** Work instruction **
Word for word, return each entry that follows, with every image removed.

——————

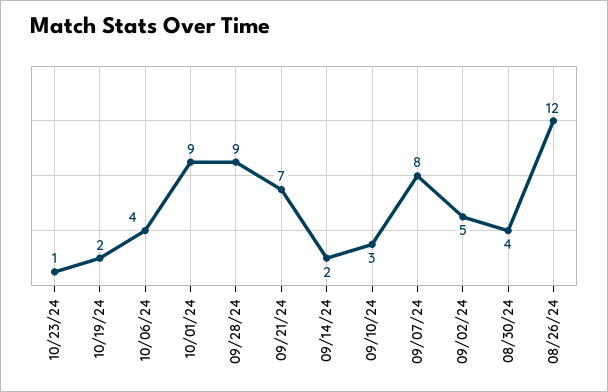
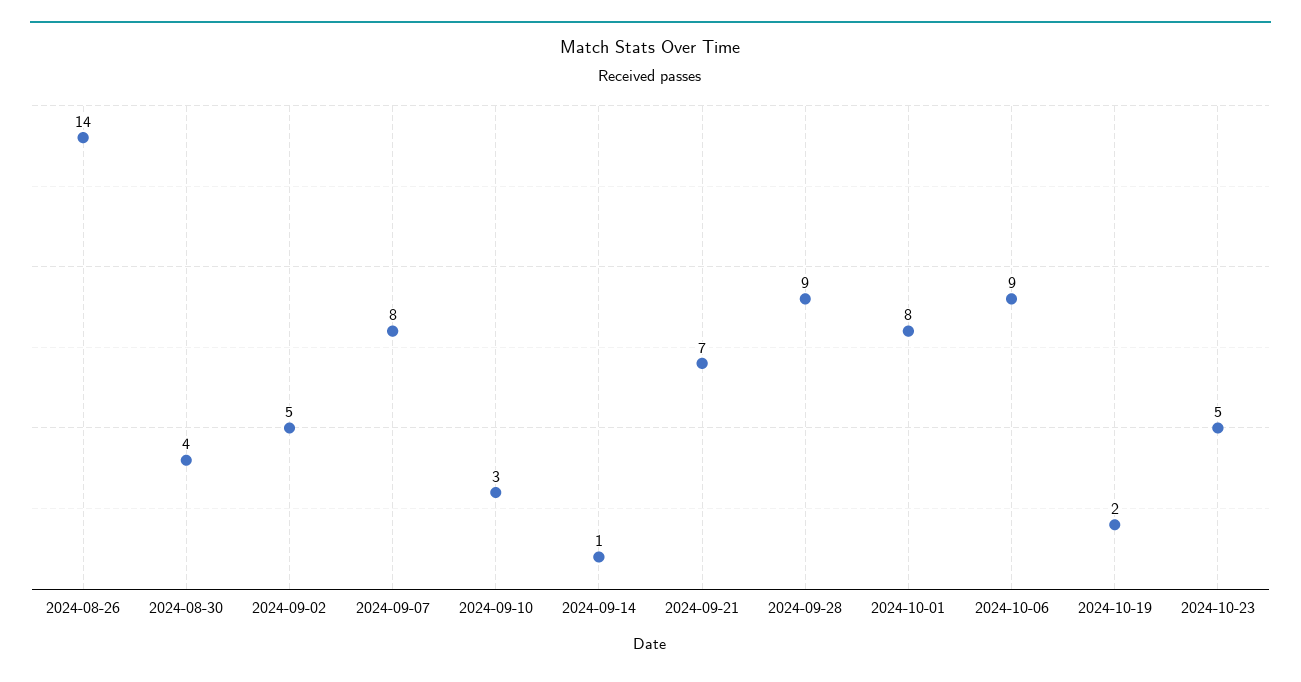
  {
-   "10/23/24": 1,
+   "10/23/24": 5,
    "10/19/24": 2,
-   "10/06/24": 4,
+   "10/06/24": 9,
-   "10/01/24": 9,
+   "10/01/24": 8,
    "09/28/24": 9,
    "09/21/24": 7,
-   "09/14/24": 2,
+   "09/14/24": 1,
    "09/10/24": 3,
    "09/07/24": 8,
    "09/02/24": 5,
    "08/30/24": 4,
-   "08/26/24": 12
+   "08/26/24": 14
  }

——————

** Result of the task **
  {
-   "10/23/24": 1,
+   "10/23/24": 5,
    "10/19/24": 2,
-   "10/06/24": 4,
+   "10/06/24": 9,
-   "10/01/24": 9,
+   "10/01/24": 8,
    "09/28/24": 9,
    "09/21/24": 7,
-   "09/14/24": 2,
+   "09/14/24": 1,
    "09/10/24": 3,
    "09/07/24": 8,
    "09/02/24": 5,
    "08/30/24": 4,
-   "08/26/24": 12
+   "08/26/24": 14
  }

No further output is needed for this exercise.